Op 28 augustus heeft de rechtbank Rotterdam uitspraak gedaan in een geschil tussen Domino’s Pizza Netherlands B.V. (DPNL) enerzijds en een belangenvereniging van haar franchisenemers en meer dan honderd afzonderlijke franchisenemers anderzijds. Het geschil draait om de vraag of DPNL haar franchisenemers kan dwingen open te gaan tijdens de lunch. De rechter heeft geoordeeld dat franchisenemers niet verplicht kunnen worden open te gaan tijdens de lunch.
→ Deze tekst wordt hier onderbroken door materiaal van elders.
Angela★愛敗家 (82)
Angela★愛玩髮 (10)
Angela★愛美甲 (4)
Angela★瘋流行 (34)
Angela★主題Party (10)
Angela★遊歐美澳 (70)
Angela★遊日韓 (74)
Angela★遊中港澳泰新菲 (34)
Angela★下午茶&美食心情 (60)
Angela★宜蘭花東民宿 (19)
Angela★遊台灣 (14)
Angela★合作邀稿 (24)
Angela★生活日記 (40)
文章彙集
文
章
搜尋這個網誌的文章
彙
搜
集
Verschillende franchiseovereenkomsten

De rechtbank is van oordeel dat dit afhangt van de tekst van de betreffende franchiseovereenkomst. Er zijn drie groepen overeenkomsten, die zijn afgesloten in drie verschillende perioden. Alleen onder de groep overeenkomsten van de laatste periode, waarin expliciet middagopeningstijden zijn opgenomen, kan DPNL haar franchisenemers in beginsel verplichten tot een lunchopening. De franchisenemers hebben deze verbintenis welbewust op zich genomen en het uitgangspunt is dat zij daaraan gebonden zijn.

Algemene uitzondering

Of redelijkheid en billijkheid zich verzetten tegen handhaving van die verplichting, kan niet in het algemeen worden beoordeeld, maar moet worden beoordeeld aan de hand van alle omstandigheden per individueel geval. Om die individuele beoordeling is in deze zaak niet gevraagd. De vordering tot het formuleren van een algemene uitzondering wordt afgewezen.

Geen verplichting

Voor de twee eerdere groepen overeenkomsten heeft de rechtbank geoordeeld dat de franchisenemers bij het sluiten van die overeenkomsten ervan uit mochten gaan dat zij afspraken maakten met betrekking tot het verkopen van avondmaaltijden. Zij hoefden er niet van uit te gaan dat zij ook in de middag maaltijden moesten gaan verkopen. Zij kunnen hier dus ook niet toe worden verplicht.

Dwangsom afgewezen

DPNL had van haar kant gevraagd alle franchisenemers te gelasten ’s middags open te gaan, op straffe van een dwangsom. De rechtbank is van oordeel dat deze vordering, die geen onderscheid maakt tussen de verschillende franchisenemers die verschillende overeenkomsten hebben, te ruim geformuleerd is en heeft deze daarom afgewezen.